Zygmunt Frankel

SIBERIAN DIARY


THE RUSSIANS

A hush settled over Lvov. The relief was marred by the grief of Poland's fall after two brief decades of independence, but there was no shame. It had not been another Austria or Czechoslovakia. Poland had fought bravely; the defence of Warsaw and Westerplatte were already becoming legends, and there had been cases of Polish cavalry attacking German tanks, with the Uhlans trying to reach the crews with lances or sabres through the observation slots or tossing handgrenades inside. The Poles did succeed in checking the Germans at Lvov, a battle of which we have not seen but listened to. Attacked by Germany and stabbed in the back by Russia, the Polish army could not be blamed for the collapse.
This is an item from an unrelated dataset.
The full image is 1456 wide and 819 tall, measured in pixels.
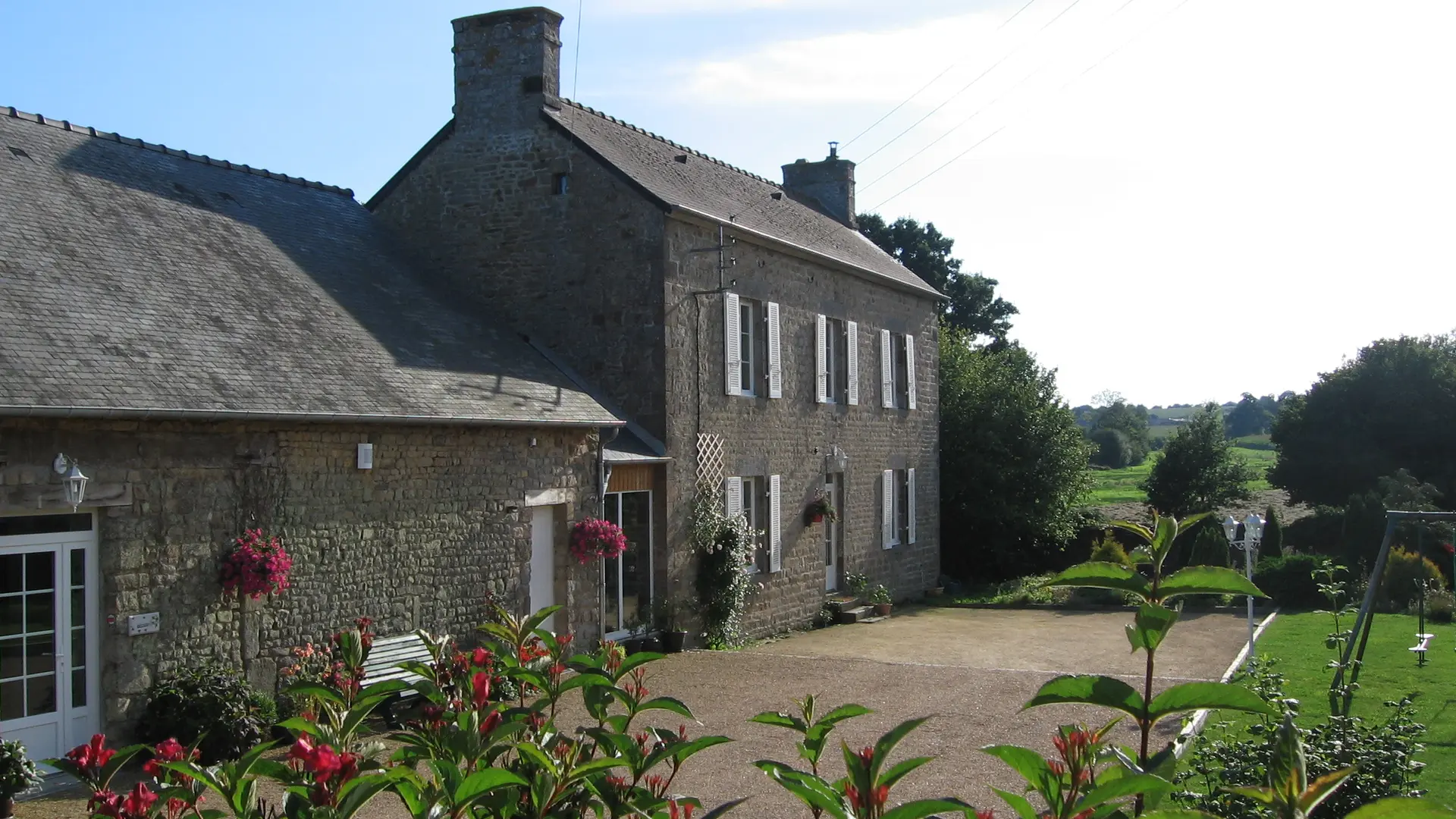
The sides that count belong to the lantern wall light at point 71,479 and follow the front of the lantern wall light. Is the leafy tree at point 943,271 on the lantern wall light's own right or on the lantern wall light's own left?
on the lantern wall light's own left

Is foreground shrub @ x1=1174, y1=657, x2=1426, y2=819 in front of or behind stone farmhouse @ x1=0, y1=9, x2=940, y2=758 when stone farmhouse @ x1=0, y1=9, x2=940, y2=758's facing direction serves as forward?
in front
Some people were hoping that, finding themselves face to face, the Russians and the Germans would start fighting and annihilate each other, but this did not seem to be happening.
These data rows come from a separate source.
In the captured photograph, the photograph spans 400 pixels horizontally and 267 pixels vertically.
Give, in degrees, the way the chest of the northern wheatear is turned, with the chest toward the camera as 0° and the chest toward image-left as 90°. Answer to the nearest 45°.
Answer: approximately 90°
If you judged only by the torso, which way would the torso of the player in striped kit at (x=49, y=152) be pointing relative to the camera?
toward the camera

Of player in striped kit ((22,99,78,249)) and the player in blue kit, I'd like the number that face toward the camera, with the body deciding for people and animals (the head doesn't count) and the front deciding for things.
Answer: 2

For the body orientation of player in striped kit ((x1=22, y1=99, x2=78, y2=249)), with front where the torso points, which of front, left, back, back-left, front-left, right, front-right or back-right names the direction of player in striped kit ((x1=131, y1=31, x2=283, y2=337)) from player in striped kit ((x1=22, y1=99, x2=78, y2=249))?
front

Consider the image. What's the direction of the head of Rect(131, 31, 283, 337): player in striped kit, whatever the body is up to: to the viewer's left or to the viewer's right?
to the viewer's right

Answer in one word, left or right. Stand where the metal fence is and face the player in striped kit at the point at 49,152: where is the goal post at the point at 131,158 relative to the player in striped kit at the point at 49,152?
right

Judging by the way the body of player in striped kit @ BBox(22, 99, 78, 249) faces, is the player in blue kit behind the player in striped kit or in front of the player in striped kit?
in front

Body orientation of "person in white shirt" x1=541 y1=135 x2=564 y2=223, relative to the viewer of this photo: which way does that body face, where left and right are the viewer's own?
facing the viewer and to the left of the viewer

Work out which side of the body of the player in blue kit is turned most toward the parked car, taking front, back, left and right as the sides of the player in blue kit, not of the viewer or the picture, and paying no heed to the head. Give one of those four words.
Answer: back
For a day or two people stayed indoors. There was no knowing how the barbarians from the East would behave in a captured town. Then the news spread that the Russians were fairly decent and well-disciplined, and nor engaging in any killing, robbing, or rape. They have been told that they were not occupying enemy territory but liberating their brothers in Western Ukraine from twenty years of capitalist yoke and they were very proud of it and friendly towards us. (This was not all propaganda; after the First World War, the reborn Poland lost no time in attacking the exhausted Soviets and pushing its border east, over much of the Ukraine; another case of traditional inability to live in peace with at least one of its two powerful neighbours, for which it was paying now.)
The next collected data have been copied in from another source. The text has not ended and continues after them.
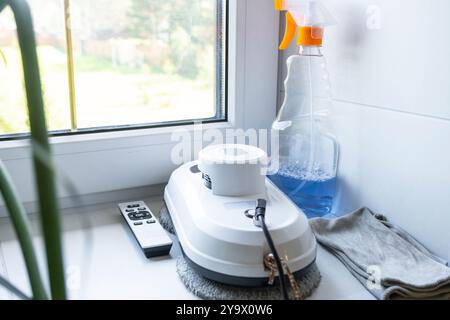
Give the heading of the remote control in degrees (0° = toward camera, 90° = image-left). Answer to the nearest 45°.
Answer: approximately 135°

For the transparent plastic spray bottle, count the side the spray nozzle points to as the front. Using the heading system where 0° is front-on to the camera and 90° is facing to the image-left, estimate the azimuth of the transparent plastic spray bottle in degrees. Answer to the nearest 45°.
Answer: approximately 90°
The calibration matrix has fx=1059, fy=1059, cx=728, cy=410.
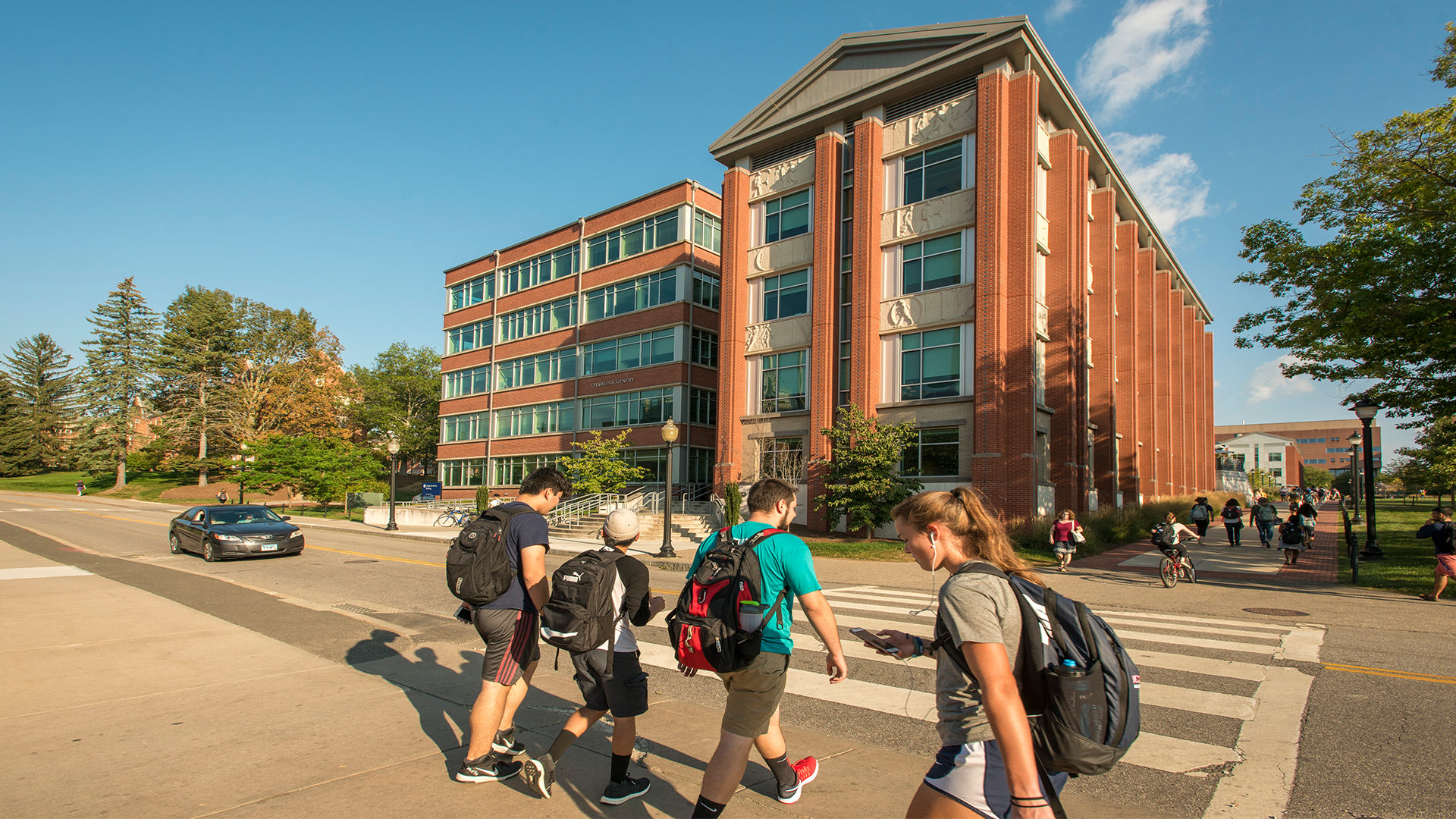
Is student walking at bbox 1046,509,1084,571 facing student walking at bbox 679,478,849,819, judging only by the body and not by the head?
yes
Shops reopened, and queues formed in front of them, to buy what was still available; no one knew how things would turn out. We children were at long last allowed out but no further than the garden and the street in front of the house. We were delighted to discover that some shell fragments and bullets had imbedded themselves in the walls of our houses and could be extracted with penknives and screwdrivers. Each of us soon had a small and cherished collection. We even found the tail of a small mortar shell in our garden, the tube and the fins deformed by the explosion. The luckiest was the boy across the street whose apartment had been hit by that shell; the walls of the ruined room were a veritable goldmine. The fragments, however, did not often change hands on the exchange market; much of their value lay in having been discovered and dug out by the collector himself.

A few days later, playing in the street, Witek, Kazik, and I met our first Russians. We had seen them before, but only from a distance. Now an open lorry with several soldiers pulled up in our street and they went somewhere with their officer except for two who were left to guard the lorry. They wore rusty brown greatcoats without shoulder straps, puttees, and strange peaked grey flannel caps called "Budyonkas", after Marshal Budyonnyi whose Red Cavalry wore them during the Civil War. The caps had small visors of the same grey flannel, rolled-up flaps. and an enamelled red star in front. One of the jokes branding the Russians as primitive and dirty explained the peaked top of the Budyonka as the place where head lice held political meetings while their hosts were similarly engaged. The bayonets on their rifles were of the pike type, with a square cross-section, a chisel point, and four grooves along the sides for the blood to run along, instead of the knife-type used by more civilized nations. The three of us stood there watching them roll themselves cigarettes. First they tore rectangular pieces out of a newspaper which we assumed to be either the Pravda or the Izvyestya. Then they took out small embroidered tobacco pouches, poured some dark coarsely cut tobacco into the paper, rolled it, and ran their tongues along the edge to seal the cigarettes.

Seeing us watching, they smiled and greeted us in Russian. We answered in Polish, and a conversation slowly got under way. One of the soldiers knew some Ukrainian which is half-way between Polish and Russian. They asked us about the war, and we showed them the wrecked window of the house across the street and the pockmarks on the walls. This earned us respect beyond our young years and civilian status because it transpired that they have not seen any fighting but simply rolled across all the way to Lvov. We were relieved that their hands were not stained with Polish blood and the conversation grew more friendly. They showed us their rifles and how the bayonets went on and off. They had very primitive backpacks: burlap sacks with ropes for straps, a small stone in each of the lower corners preventing the knot from slipping. They must have noticed our slightly disdainful looks and to offset them they showed us their tobacco pouches which were of soft velvet and beautifully embroidered. They told us that it was a tradition with Russian girls to embroider tobacco pouches for their boyfriends. The tobacco, they said, was called makhorka and was often home-grown. They seemed to be disappointed that we were not more enthusiastic about having been liberated and promised that from now on everyone was going to be happy and free and have enough to eat and that the capitalists would never oppress us again. Then their officer and the other soldiers returned and they drove off, waving and smiling.

"I wish a lightning would strike that lorry," Witek said patriotically, "but without harming those two; they were quite decent fellows, weren't they?"